Can LLMs reason better with iterative KG retrieval?
KG-IRAG: A Knowledge Graph-Based Iterative Retrieval-Augmented Generation Framework for Temporal Reasoning
This paper introduces KG-IRAG, a framework that enhances Large Language Models (LLMs) by enabling them to retrieve and reason over knowledge graphs (KGs) iteratively. This addresses limitations of current retrieval-augmented generation (RAG) methods, which struggle with multi-step reasoning and temporal queries. KG-IRAG uses two LLMs: one to formulate an initial retrieval plan and reasoning prompts, and another to iteratively retrieve information from the KG, evaluate its sufficiency, and generate the final answer.

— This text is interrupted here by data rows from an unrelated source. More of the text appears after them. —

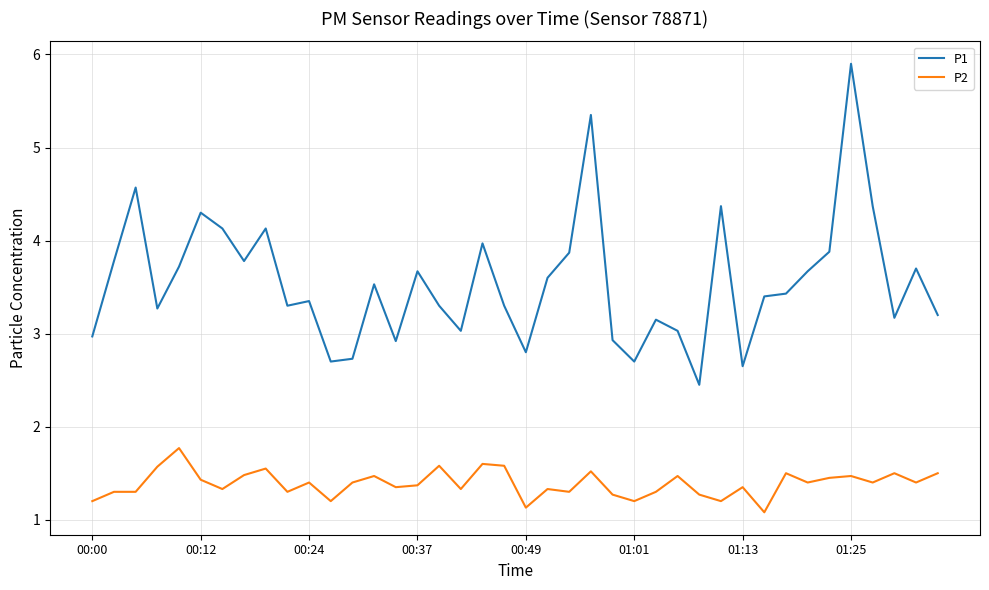

True or false: P1 and P2 intersect in this chart.

False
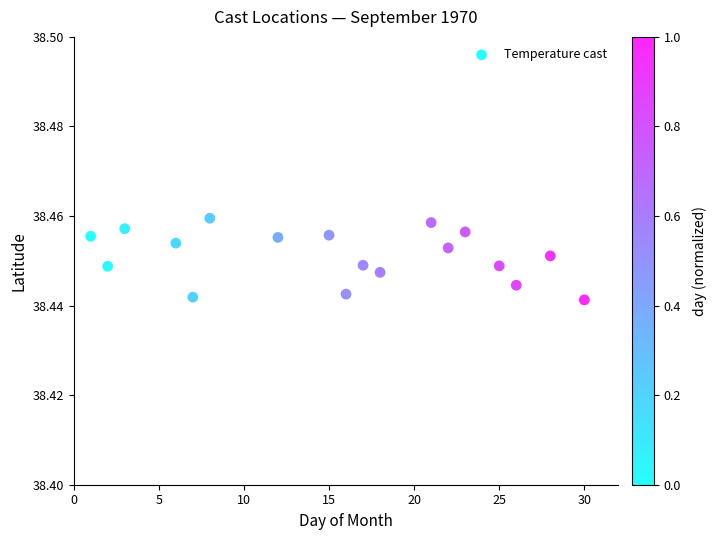

What is the range of X values (max minus min)?

29.0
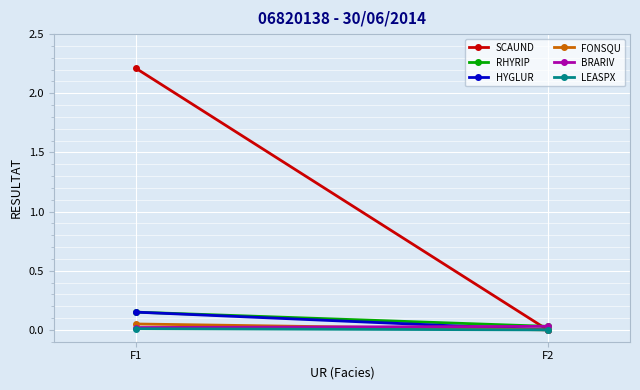

What is the sum of all FONSQU values?

0.1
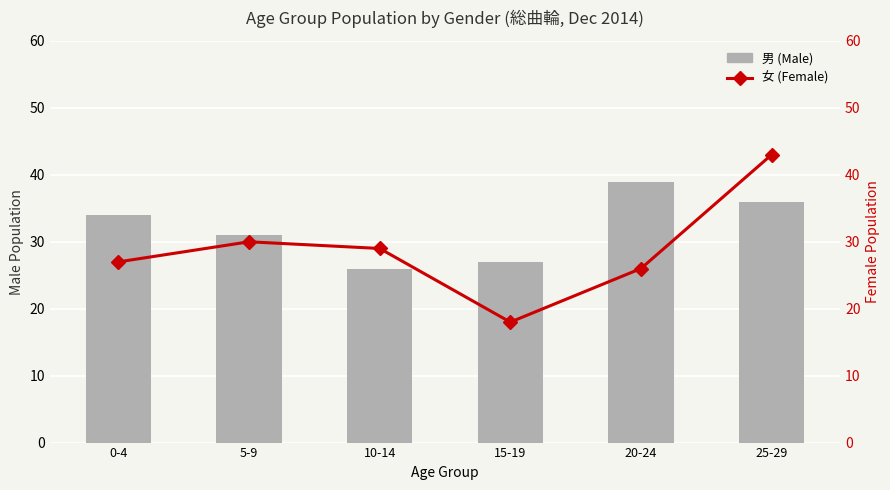

The 女 (Female) series shows 30 at 5-9. True or false?

True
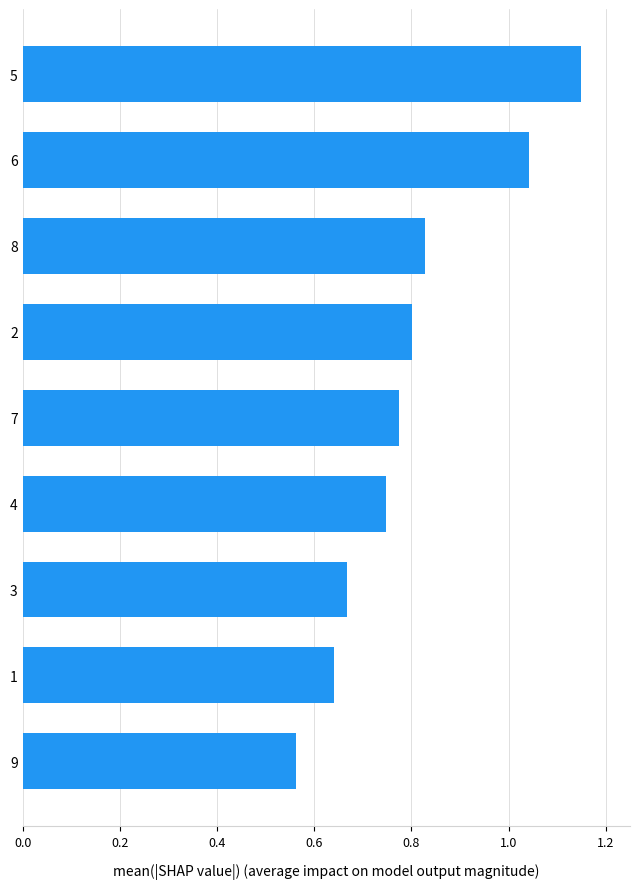

True or false: the data shows 0.3 at 7.

False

Key points for multi-agent LLM systems: KG-IRAG demonstrates a multi-agent approach where distinct LLMs collaborate on a complex reasoning task. One agent specializes in planning and prompting, while the other specializes in retrieval and evaluation. This division of labor and iterative refinement process are relevant for developing complex LLM-based multi-agent applications that require external knowledge and reasoning. The iterative retrieval process is crucial for handling dynamic, real-world scenarios where the relevant information might not be immediately apparent. Furthermore, the proposed datasets, weatherQA-Irish, weatherQA-Sydney, and trafficQA-TFNSW, highlight the need for benchmarks focused on temporal reasoning in multi-agent scenarios.